▶ **Exercise directions**: Reproduce every line of the listing below character for character, in the same order, changing nothing.

▶ **Data extract**:

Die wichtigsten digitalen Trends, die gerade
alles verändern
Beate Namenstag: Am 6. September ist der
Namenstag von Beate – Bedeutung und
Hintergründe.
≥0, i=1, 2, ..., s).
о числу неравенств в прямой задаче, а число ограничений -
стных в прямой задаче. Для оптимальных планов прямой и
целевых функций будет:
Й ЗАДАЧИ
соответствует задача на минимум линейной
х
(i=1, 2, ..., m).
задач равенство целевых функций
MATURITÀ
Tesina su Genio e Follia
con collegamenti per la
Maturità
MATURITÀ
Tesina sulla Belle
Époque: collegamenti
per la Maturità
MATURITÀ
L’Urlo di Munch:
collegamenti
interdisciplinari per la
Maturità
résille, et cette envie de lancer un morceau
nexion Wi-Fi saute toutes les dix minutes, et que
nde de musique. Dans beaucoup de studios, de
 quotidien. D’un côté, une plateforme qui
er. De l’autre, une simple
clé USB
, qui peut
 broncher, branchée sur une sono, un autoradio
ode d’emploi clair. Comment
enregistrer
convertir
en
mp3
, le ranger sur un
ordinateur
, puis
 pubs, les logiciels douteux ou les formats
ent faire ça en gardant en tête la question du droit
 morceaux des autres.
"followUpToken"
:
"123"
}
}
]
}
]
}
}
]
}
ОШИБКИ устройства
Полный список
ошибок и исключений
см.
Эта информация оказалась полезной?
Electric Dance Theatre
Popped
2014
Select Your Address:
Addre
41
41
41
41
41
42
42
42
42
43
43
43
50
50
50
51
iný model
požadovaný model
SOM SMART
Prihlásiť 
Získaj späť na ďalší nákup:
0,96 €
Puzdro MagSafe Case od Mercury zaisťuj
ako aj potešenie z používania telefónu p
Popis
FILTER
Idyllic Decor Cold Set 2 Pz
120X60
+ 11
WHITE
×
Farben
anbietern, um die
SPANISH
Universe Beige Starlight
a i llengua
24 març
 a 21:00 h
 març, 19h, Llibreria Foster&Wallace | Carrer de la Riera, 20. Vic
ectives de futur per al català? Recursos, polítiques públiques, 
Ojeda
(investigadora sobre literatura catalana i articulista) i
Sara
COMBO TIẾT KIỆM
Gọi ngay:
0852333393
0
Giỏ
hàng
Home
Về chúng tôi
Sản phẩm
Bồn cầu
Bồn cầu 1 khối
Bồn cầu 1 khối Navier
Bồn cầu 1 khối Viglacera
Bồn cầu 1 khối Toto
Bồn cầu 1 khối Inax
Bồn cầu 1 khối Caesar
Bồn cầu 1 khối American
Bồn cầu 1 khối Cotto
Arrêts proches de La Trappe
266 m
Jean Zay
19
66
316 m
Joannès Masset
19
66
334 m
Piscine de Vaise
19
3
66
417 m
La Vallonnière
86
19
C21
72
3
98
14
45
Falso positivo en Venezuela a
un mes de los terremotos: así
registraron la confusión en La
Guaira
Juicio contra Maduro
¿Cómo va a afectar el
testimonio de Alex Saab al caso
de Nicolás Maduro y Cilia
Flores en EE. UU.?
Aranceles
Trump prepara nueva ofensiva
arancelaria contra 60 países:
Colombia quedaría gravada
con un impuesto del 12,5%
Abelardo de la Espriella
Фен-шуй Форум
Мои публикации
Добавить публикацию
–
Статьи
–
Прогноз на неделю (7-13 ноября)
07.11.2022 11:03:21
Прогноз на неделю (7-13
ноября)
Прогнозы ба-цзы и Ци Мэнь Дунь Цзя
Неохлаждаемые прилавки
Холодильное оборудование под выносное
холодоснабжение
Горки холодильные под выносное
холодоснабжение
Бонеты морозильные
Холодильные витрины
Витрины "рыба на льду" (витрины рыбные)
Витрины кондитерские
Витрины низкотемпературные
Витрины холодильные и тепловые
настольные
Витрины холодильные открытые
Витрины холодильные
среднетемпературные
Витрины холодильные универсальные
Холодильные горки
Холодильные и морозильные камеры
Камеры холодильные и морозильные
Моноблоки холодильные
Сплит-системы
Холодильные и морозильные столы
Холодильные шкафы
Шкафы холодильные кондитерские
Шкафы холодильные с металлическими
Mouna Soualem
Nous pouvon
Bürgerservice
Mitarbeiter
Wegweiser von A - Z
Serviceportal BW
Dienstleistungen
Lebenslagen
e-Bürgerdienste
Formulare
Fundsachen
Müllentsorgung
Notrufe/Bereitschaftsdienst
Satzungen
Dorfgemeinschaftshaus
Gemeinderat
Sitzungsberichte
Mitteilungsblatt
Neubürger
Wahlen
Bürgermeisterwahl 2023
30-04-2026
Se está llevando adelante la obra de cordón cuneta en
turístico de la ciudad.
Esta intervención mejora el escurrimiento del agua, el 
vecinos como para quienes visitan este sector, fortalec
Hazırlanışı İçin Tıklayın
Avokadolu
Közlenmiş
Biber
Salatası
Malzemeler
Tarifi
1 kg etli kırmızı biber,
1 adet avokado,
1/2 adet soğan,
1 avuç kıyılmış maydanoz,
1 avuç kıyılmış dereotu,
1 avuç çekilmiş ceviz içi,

▶ **Response to the task**:
Die wichtigsten digitalen Trends, die gerade
alles verändern
Beate Namenstag: Am 6. September ist der
Namenstag von Beate – Bedeutung und
Hintergründe.
≥0, i=1, 2, ..., s).
о числу неравенств в прямой задаче, а число ограничений -
стных в прямой задаче. Для оптимальных планов прямой и
целевых функций будет:
Й ЗАДАЧИ
соответствует задача на минимум линейной
х
(i=1, 2, ..., m).
задач равенство целевых функций
MATURITÀ
Tesina su Genio e Follia
con collegamenti per la
Maturità
MATURITÀ
Tesina sulla Belle
Époque: collegamenti
per la Maturità
MATURITÀ
L’Urlo di Munch:
collegamenti
interdisciplinari per la
Maturità
résille, et cette envie de lancer un morceau
nexion Wi-Fi saute toutes les dix minutes, et que
nde de musique. Dans beaucoup de studios, de
 quotidien. D’un côté, une plateforme qui
er. De l’autre, une simple
clé USB
, qui peut
 broncher, branchée sur une sono, un autoradio
ode d’emploi clair. Comment
enregistrer
convertir
en
mp3
, le ranger sur un
ordinateur
, puis
 pubs, les logiciels douteux ou les formats
ent faire ça en gardant en tête la question du droit
 morceaux des autres.
"followUpToken"
:
"123"
}
}
]
}
]
}
}
]
}
ОШИБКИ устройства
Полный список
ошибок и исключений
см.
Эта информация оказалась полезной?
Electric Dance Theatre
Popped
2014
Select Your Address:
Addre
41
41
41
41
41
42
42
42
42
43
43
43
50
50
50
51
iný model
požadovaný model
SOM SMART
Prihlásiť 
Získaj späť na ďalší nákup:
0,96 €
Puzdro MagSafe Case od Mercury zaisťuj
ako aj potešenie z používania telefónu p
Popis
FILTER
Idyllic Decor Cold Set 2 Pz
120X60
+ 11
WHITE
×
Farben
anbietern, um die
SPANISH
Universe Beige Starlight
a i llengua
24 març
 a 21:00 h
 març, 19h, Llibreria Foster&Wallace | Carrer de la Riera, 20. Vic
ectives de futur per al català? Recursos, polítiques públiques, 
Ojeda
(investigadora sobre literatura catalana i articulista) i
Sara
COMBO TIẾT KIỆM
Gọi ngay:
0852333393
0
Giỏ
hàng
Home
Về chúng tôi
Sản phẩm
Bồn cầu
Bồn cầu 1 khối
Bồn cầu 1 khối Navier
Bồn cầu 1 khối Viglacera
Bồn cầu 1 khối Toto
Bồn cầu 1 khối Inax
Bồn cầu 1 khối Caesar
Bồn cầu 1 khối American
Bồn cầu 1 khối Cotto
Arrêts proches de La Trappe
266 m
Jean Zay
19
66
316 m
Joannès Masset
19
66
334 m
Piscine de Vaise
19
3
66
417 m
La Vallonnière
86
19
C21
72
3
98
14
45
Falso positivo en Venezuela a
un mes de los terremotos: así
registraron la confusión en La
Guaira
Juicio contra Maduro
¿Cómo va a afectar el
testimonio de Alex Saab al caso
de Nicolás Maduro y Cilia
Flores en EE. UU.?
Aranceles
Trump prepara nueva ofensiva
arancelaria contra 60 países:
Colombia quedaría gravada
con un impuesto del 12,5%
Abelardo de la Espriella
Фен-шуй Форум
Мои публикации
Добавить публикацию
–
Статьи
–
Прогноз на неделю (7-13 ноября)
07.11.2022 11:03:21
Прогноз на неделю (7-13
ноября)
Прогнозы ба-цзы и Ци Мэнь Дунь Цзя
Неохлаждаемые прилавки
Холодильное оборудование под выносное
холодоснабжение
Горки холодильные под выносное
холодоснабжение
Бонеты морозильные
Холодильные витрины
Витрины "рыба на льду" (витрины рыбные)
Витрины кондитерские
Витрины низкотемпературные
Витрины холодильные и тепловые
настольные
Витрины холодильные открытые
Витрины холодильные
среднетемпературные
Витрины холодильные универсальные
Холодильные горки
Холодильные и морозильные камеры
Камеры холодильные и морозильные
Моноблоки холодильные
Сплит-системы
Холодильные и морозильные столы
Холодильные шкафы
Шкафы холодильные кондитерские
Шкафы холодильные с металлическими
Mouna Soualem
Nous pouvon
Bürgerservice
Mitarbeiter
Wegweiser von A - Z
Serviceportal BW
Dienstleistungen
Lebenslagen
e-Bürgerdienste
Formulare
Fundsachen
Müllentsorgung
Notrufe/Bereitschaftsdienst
Satzungen
Dorfgemeinschaftshaus
Gemeinderat
Sitzungsberichte
Mitteilungsblatt
Neubürger
Wahlen
Bürgermeisterwahl 2023
30-04-2026
Se está llevando adelante la obra de cordón cuneta en
turístico de la ciudad.
Esta intervención mejora el escurrimiento del agua, el 
vecinos como para quienes visitan este sector, fortalec
Hazırlanışı İçin Tıklayın
Avokadolu
Közlenmiş
Biber
Salatası
Malzemeler
Tarifi
1 kg etli kırmızı biber,
1 adet avokado,
1/2 adet soğan,
1 avuç kıyılmış maydanoz,
1 avuç kıyılmış dereotu,
1 avuç çekilmiş ceviz içi,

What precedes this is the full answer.